God dammit, I have been reading this book for months, and just now got poor LBJ to Washington D.C. He's heading up a New Deal program getting young folks in Texas to work, digging ditches and renewing parks. I may have to skip a few chapters - or, um, volumes - in Robert Caro's Pulitzer-winning five-volume planned biography, but I am fascinated by one question: What motivated Johnson to pass Civil Rights legislation? Caro has painted him as a real sonuvabitch, a political opportunist who is willing to push the progressive program at the same time that he bemoans FDR's socialist agenda (all depending on the audience!) So what was behind his decision to hand over the South to Republicans for generations? Caro knows that it is all about power - but how is that power wielded?
The Ugly Laws, by Susan Schweik: My wife bought this book for me a while ago, and I have yet to crack it open. However, it claims to be a history of disability. I TA'd this Spring for a course on the culture of disability, and I was struck by how alienated so many of the freshman undergraduates were when regarding what it means to be disabled in America.*** And so, if there were a theme to this Summer syllabus that I am building for myself, it's that power structures in the United States are not accidental. At some point, for some reason, someone decides that one group of people will be advantaged by a set of laws or policies, and another group will be disadvantaged, and that these power discrepancies are then concealed by other structures, so that it seems that discrimination is something accidental, not purposeful.

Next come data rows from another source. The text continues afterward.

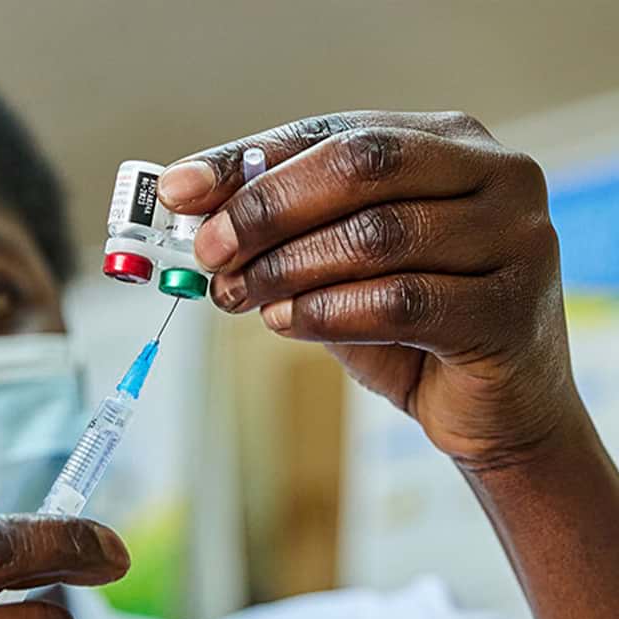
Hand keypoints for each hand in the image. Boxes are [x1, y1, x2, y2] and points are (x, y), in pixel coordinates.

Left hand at [158, 111, 577, 471]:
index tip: (180, 191)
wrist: (496, 409)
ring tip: (239, 295)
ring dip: (288, 268)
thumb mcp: (340, 272)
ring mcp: (514, 238)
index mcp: (447, 143)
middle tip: (209, 251)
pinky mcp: (508, 309)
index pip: (334, 134)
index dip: (250, 160)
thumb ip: (287, 237)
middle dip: (267, 209)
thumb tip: (195, 214)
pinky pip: (401, 302)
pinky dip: (328, 313)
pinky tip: (285, 322)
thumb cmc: (413, 331)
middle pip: (361, 166)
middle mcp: (494, 174)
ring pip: (377, 235)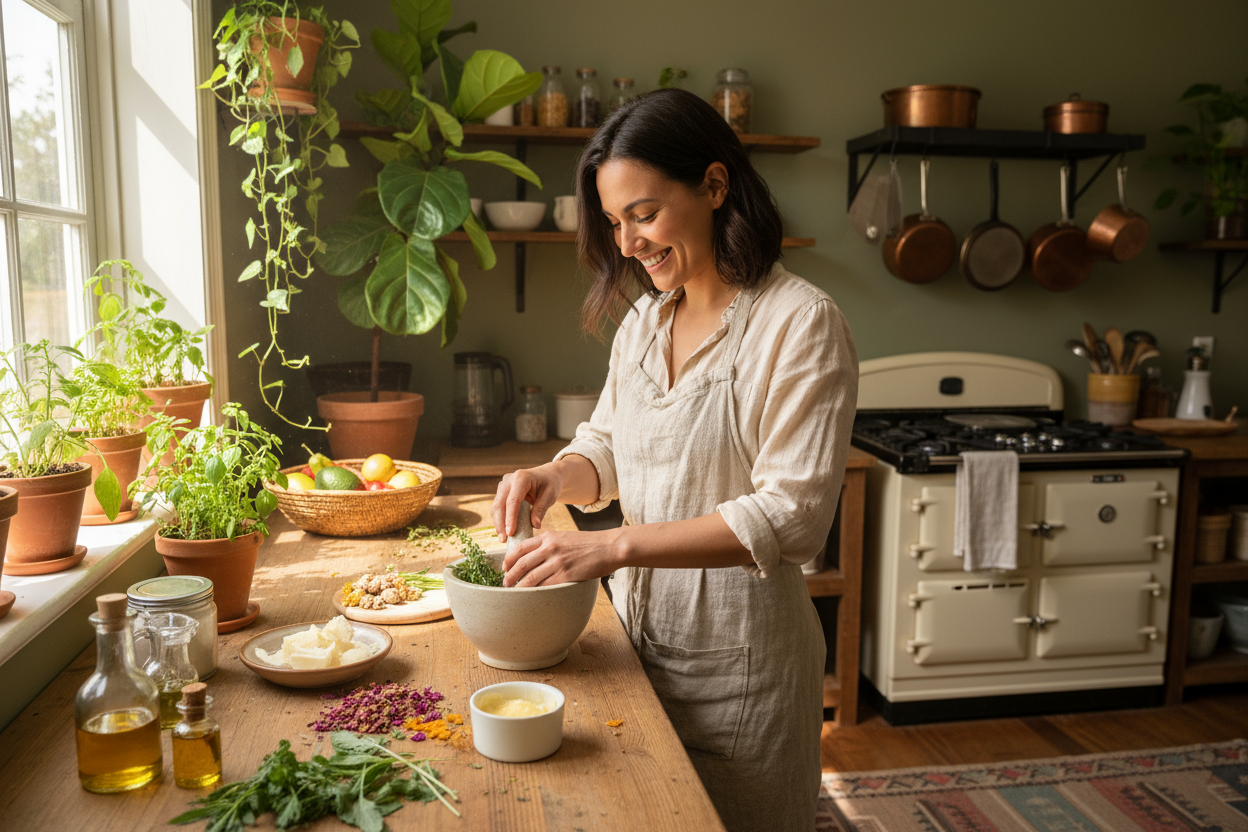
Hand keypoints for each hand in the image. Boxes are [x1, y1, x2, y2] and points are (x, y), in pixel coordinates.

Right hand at [492, 464, 564, 538]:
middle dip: (500, 523)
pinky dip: (500, 520)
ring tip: (503, 539)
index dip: (510, 518)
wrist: (548, 475)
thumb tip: (535, 526)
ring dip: (498, 524)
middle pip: (500, 504)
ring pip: (496, 507)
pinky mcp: (502, 492)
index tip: (510, 533)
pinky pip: (498, 508)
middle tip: (504, 540)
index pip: (512, 500)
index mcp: (521, 478)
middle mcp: (509, 480)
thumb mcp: (550, 496)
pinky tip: (504, 532)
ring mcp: (504, 485)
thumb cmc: (550, 484)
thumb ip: (541, 510)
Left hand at [503, 529, 618, 586]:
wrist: (609, 547)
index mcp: (548, 536)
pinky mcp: (566, 574)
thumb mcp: (565, 536)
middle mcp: (550, 547)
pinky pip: (545, 585)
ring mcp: (557, 561)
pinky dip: (535, 591)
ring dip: (519, 586)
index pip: (521, 547)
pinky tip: (530, 596)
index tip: (505, 567)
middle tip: (505, 583)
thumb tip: (535, 556)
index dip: (509, 559)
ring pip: (530, 577)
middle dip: (510, 575)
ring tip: (514, 591)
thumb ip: (549, 543)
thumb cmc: (589, 543)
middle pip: (522, 563)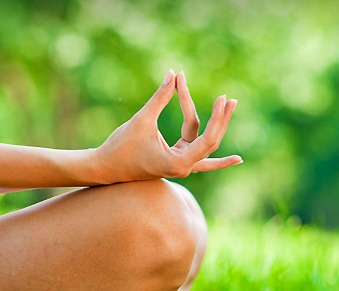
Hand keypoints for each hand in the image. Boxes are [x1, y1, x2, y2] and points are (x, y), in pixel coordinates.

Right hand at [94, 69, 241, 182]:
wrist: (104, 168)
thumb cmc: (121, 146)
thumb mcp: (142, 120)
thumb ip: (160, 97)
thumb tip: (173, 73)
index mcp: (179, 163)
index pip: (208, 139)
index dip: (217, 118)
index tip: (222, 98)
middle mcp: (184, 167)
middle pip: (211, 141)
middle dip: (222, 119)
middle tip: (231, 99)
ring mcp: (181, 164)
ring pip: (203, 140)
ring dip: (215, 122)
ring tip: (228, 103)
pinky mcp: (176, 158)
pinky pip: (196, 145)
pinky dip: (208, 138)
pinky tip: (234, 156)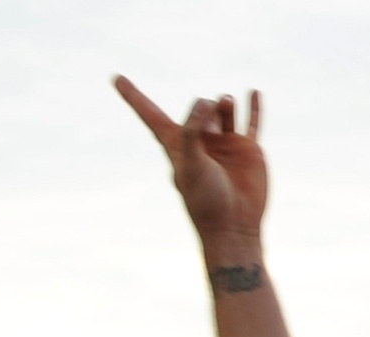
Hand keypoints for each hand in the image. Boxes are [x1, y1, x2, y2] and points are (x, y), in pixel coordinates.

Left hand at [114, 75, 266, 242]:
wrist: (234, 227)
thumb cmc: (207, 202)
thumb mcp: (192, 166)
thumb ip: (193, 133)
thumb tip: (205, 102)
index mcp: (176, 148)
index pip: (151, 116)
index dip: (134, 97)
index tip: (115, 77)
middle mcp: (199, 144)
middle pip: (197, 109)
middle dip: (202, 107)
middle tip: (208, 117)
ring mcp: (224, 145)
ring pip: (223, 109)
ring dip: (224, 102)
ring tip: (225, 105)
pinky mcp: (247, 149)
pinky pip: (252, 121)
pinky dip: (253, 107)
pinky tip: (252, 92)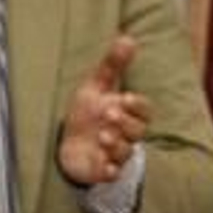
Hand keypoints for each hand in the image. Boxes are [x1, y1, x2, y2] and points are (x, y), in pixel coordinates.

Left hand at [57, 35, 150, 185]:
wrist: (68, 142)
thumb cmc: (87, 113)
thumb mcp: (96, 86)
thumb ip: (112, 65)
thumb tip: (127, 38)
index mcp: (128, 114)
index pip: (144, 110)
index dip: (138, 105)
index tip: (126, 97)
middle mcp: (126, 134)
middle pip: (137, 131)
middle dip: (125, 122)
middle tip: (108, 113)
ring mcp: (115, 154)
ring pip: (125, 152)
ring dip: (117, 144)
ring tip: (103, 136)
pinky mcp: (103, 171)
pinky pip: (112, 174)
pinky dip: (109, 170)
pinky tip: (103, 165)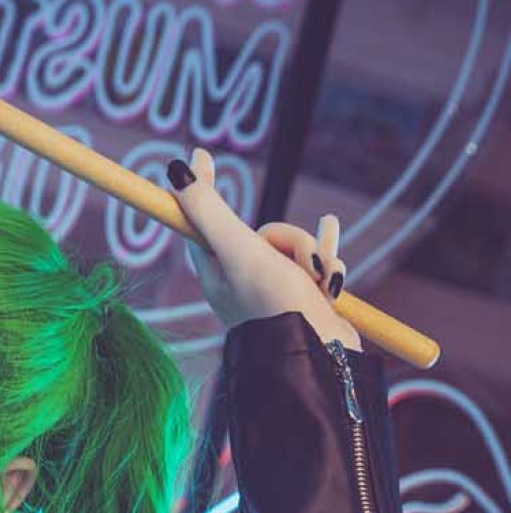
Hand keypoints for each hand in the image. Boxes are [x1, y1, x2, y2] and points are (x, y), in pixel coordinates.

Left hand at [168, 147, 361, 351]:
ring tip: (318, 284)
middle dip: (290, 239)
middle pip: (265, 230)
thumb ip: (210, 211)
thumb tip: (176, 170)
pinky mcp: (303, 298)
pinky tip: (334, 277)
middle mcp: (242, 280)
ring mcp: (273, 290)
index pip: (202, 220)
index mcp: (217, 271)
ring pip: (296, 245)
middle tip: (292, 265)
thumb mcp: (239, 251)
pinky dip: (329, 267)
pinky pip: (319, 263)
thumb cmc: (273, 307)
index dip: (201, 188)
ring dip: (314, 256)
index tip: (202, 155)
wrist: (318, 357)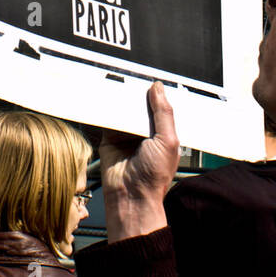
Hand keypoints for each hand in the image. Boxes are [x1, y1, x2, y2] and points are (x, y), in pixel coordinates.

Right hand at [99, 82, 179, 241]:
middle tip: (133, 80)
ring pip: (124, 110)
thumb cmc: (154, 177)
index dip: (157, 95)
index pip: (160, 108)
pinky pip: (109, 119)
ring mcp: (127, 135)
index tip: (152, 81)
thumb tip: (158, 89)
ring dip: (122, 101)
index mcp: (164, 134)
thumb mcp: (167, 141)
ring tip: (121, 86)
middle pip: (141, 107)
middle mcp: (145, 133)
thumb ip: (164, 114)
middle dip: (138, 96)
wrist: (131, 196)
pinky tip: (108, 100)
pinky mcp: (110, 138)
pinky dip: (108, 109)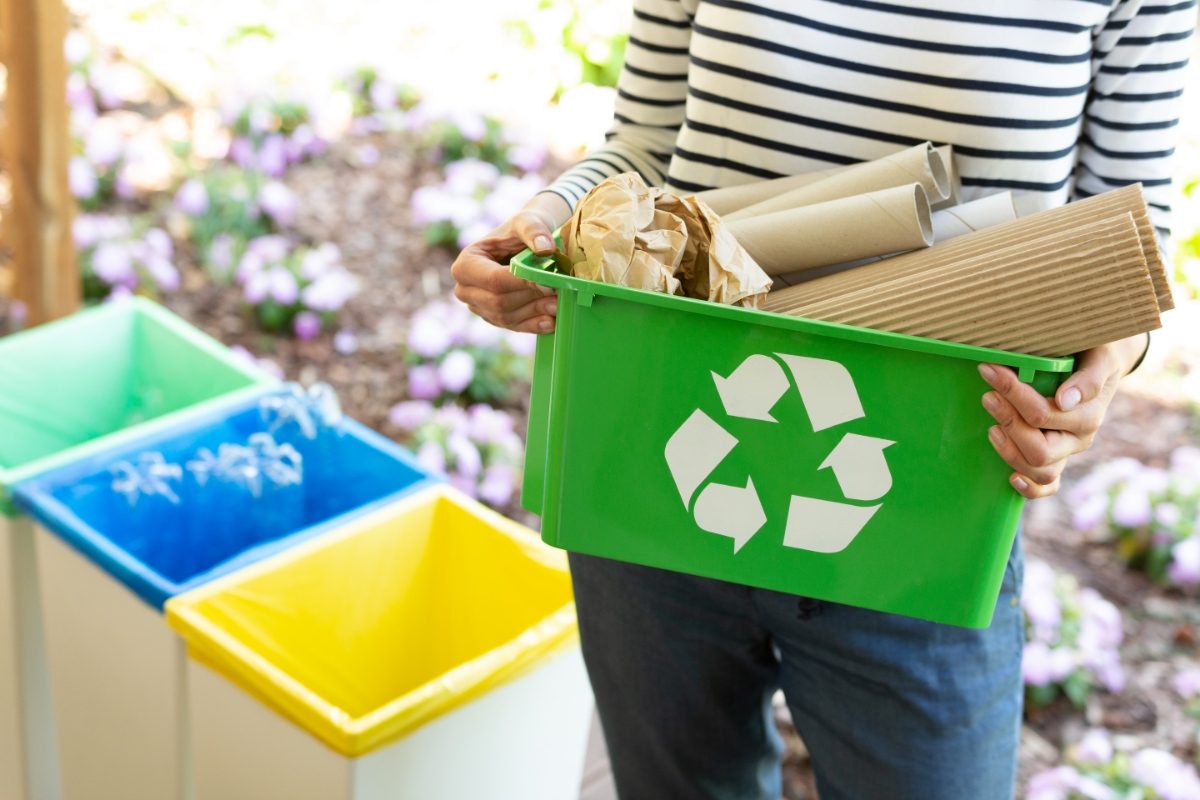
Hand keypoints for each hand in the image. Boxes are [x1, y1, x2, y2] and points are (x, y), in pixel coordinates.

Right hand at [451, 193, 569, 333]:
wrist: (523, 244)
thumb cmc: (520, 231)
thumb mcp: (526, 221)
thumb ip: (534, 230)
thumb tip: (545, 248)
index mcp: (466, 264)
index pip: (493, 280)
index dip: (521, 283)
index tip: (548, 282)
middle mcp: (465, 289)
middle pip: (499, 302)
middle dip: (530, 299)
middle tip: (559, 295)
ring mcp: (479, 307)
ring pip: (506, 317)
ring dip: (534, 313)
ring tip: (560, 305)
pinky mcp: (494, 318)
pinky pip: (513, 326)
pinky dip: (533, 325)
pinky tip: (551, 321)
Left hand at [978, 334, 1147, 498]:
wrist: (1100, 363)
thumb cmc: (1094, 355)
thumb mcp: (1099, 357)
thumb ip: (1088, 378)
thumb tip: (1065, 401)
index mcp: (1089, 415)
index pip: (1043, 414)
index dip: (1013, 393)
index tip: (989, 370)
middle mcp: (1079, 439)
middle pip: (1039, 449)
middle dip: (1008, 422)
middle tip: (988, 396)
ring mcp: (1066, 454)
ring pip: (1040, 472)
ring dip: (1010, 452)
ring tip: (992, 428)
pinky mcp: (1056, 461)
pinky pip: (1047, 487)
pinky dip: (1030, 489)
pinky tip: (1011, 479)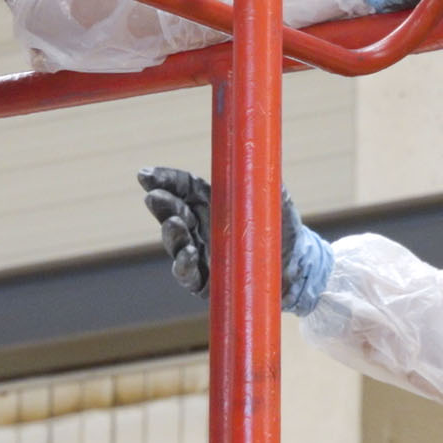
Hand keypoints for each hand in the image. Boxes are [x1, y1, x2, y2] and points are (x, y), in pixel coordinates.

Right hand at [136, 165, 333, 314]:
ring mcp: (201, 253)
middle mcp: (202, 226)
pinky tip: (187, 254)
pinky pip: (189, 274)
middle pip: (174, 211)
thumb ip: (265, 182)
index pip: (183, 187)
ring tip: (173, 223)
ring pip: (176, 243)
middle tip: (153, 197)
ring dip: (171, 234)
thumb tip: (257, 160)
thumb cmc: (283, 228)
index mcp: (214, 201)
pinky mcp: (206, 281)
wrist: (297, 267)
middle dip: (161, 203)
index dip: (164, 180)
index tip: (145, 175)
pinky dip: (184, 265)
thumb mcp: (278, 200)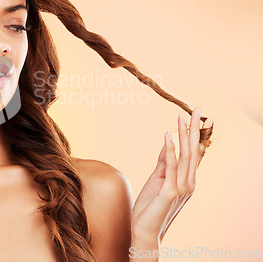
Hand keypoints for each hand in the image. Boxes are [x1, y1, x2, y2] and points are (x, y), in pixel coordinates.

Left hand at [130, 107, 213, 245]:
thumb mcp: (157, 179)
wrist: (144, 230)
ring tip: (181, 117)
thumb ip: (164, 162)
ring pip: (185, 156)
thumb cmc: (149, 207)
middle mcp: (188, 183)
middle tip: (197, 109)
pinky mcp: (170, 192)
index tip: (196, 117)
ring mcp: (181, 188)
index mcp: (187, 181)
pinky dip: (170, 150)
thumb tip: (167, 142)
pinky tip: (168, 135)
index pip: (195, 154)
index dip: (196, 135)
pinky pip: (171, 167)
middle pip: (194, 151)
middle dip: (195, 129)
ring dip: (183, 135)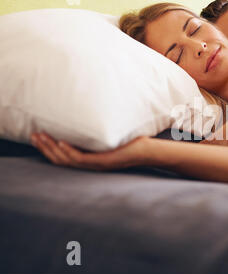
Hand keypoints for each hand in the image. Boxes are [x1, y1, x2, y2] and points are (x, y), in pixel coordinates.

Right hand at [30, 133, 149, 170]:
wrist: (149, 150)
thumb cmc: (131, 140)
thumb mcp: (111, 132)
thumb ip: (98, 126)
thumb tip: (90, 109)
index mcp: (89, 158)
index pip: (63, 156)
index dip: (48, 148)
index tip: (37, 135)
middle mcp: (90, 164)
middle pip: (60, 159)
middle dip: (45, 148)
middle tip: (32, 135)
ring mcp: (96, 164)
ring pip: (67, 160)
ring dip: (52, 149)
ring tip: (40, 137)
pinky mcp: (104, 162)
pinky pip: (82, 159)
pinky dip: (70, 151)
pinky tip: (62, 142)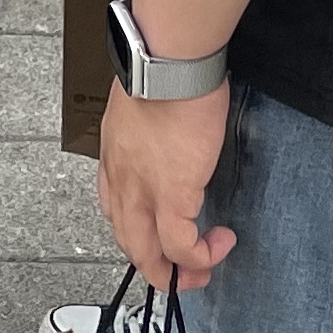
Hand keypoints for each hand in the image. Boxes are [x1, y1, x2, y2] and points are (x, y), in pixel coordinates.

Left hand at [98, 80, 238, 292]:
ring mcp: (143, 192)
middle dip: (154, 264)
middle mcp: (121, 180)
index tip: (157, 235)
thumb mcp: (142, 102)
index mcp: (112, 156)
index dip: (137, 230)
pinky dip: (200, 255)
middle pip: (128, 240)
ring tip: (202, 270)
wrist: (168, 61)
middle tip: (180, 270)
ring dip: (175, 270)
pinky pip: (181, 245)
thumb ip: (150, 125)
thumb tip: (169, 128)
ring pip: (148, 253)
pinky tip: (219, 244)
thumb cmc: (161, 66)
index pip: (114, 207)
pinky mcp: (174, 195)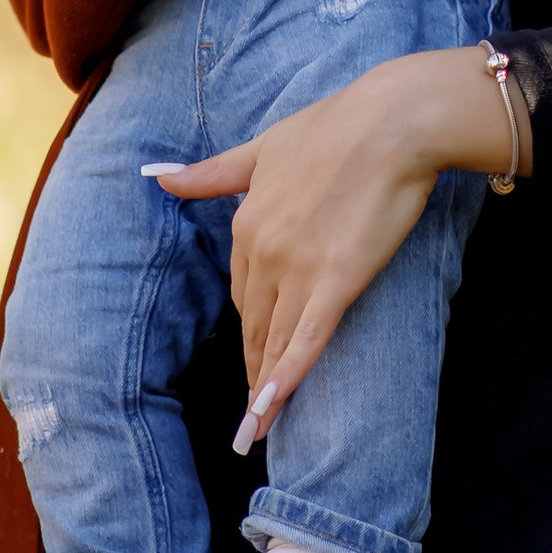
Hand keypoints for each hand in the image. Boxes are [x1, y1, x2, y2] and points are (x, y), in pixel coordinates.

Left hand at [148, 46, 521, 448]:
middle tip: (253, 410)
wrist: (391, 122)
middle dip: (253, 366)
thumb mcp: (263, 148)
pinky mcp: (338, 279)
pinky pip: (307, 339)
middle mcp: (264, 250)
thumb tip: (160, 178)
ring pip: (275, 340)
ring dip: (264, 388)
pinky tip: (272, 408)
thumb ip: (212, 173)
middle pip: (255, 323)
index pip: (243, 290)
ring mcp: (299, 268)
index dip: (249, 327)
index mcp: (246, 222)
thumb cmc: (336, 127)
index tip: (254, 351)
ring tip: (255, 430)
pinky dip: (288, 376)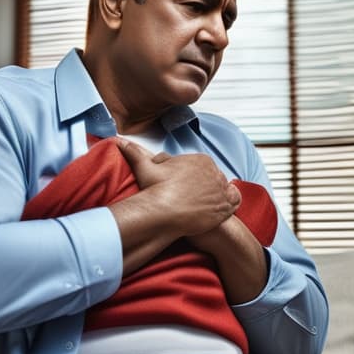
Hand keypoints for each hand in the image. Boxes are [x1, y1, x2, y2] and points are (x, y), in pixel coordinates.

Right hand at [116, 138, 240, 236]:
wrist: (164, 212)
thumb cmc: (155, 190)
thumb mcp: (144, 166)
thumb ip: (133, 151)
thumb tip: (118, 140)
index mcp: (200, 159)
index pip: (200, 167)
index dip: (191, 178)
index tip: (183, 187)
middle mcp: (214, 171)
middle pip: (211, 178)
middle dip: (203, 186)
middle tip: (191, 199)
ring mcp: (222, 188)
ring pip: (223, 189)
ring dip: (216, 195)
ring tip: (203, 204)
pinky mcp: (226, 205)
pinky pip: (235, 200)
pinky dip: (230, 203)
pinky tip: (219, 208)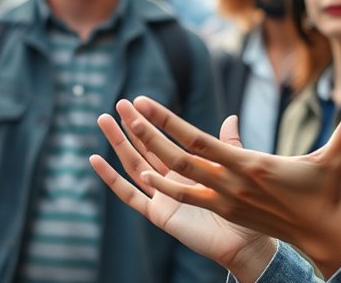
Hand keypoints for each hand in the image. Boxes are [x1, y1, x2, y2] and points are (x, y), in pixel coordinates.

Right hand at [91, 110, 275, 282]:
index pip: (164, 140)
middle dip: (131, 126)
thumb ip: (228, 145)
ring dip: (118, 144)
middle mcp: (171, 181)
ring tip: (104, 120)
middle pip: (145, 149)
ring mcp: (162, 197)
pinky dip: (112, 179)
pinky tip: (95, 159)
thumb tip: (231, 117)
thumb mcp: (233, 170)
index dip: (152, 121)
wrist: (244, 241)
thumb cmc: (243, 207)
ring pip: (134, 165)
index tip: (139, 100)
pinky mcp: (158, 214)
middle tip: (118, 104)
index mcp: (187, 168)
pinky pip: (131, 196)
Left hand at [110, 96, 340, 277]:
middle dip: (149, 132)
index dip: (170, 121)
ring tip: (125, 135)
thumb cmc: (325, 191)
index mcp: (251, 163)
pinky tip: (143, 172)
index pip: (201, 138)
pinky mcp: (225, 211)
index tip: (147, 103)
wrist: (319, 234)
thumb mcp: (335, 155)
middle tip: (126, 109)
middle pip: (179, 155)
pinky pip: (186, 196)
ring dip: (148, 156)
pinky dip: (163, 184)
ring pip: (177, 176)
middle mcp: (232, 182)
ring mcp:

*This weekend, I have been doing a lot of hobknobbing, going to art shows and bars and farmer's markets, running into local teachers, reminding them that, yes, I will be graduating this Summer, and yes, if you happen to know of a job opening at your school, please let me know, and please keep me in mind for this opportunity, and so on and so forth.
** Just a thought: My perfect reading calendar might be: Summer: Russian Lit, Fall: English Lit (Henry James, Virginia Woolf), Winter: Sci-Fi, Spring: History and Biography. The exception to this would be Moby-Dick, which is something that is meant to be read over the Summer.
*** Not what it means to have a disability.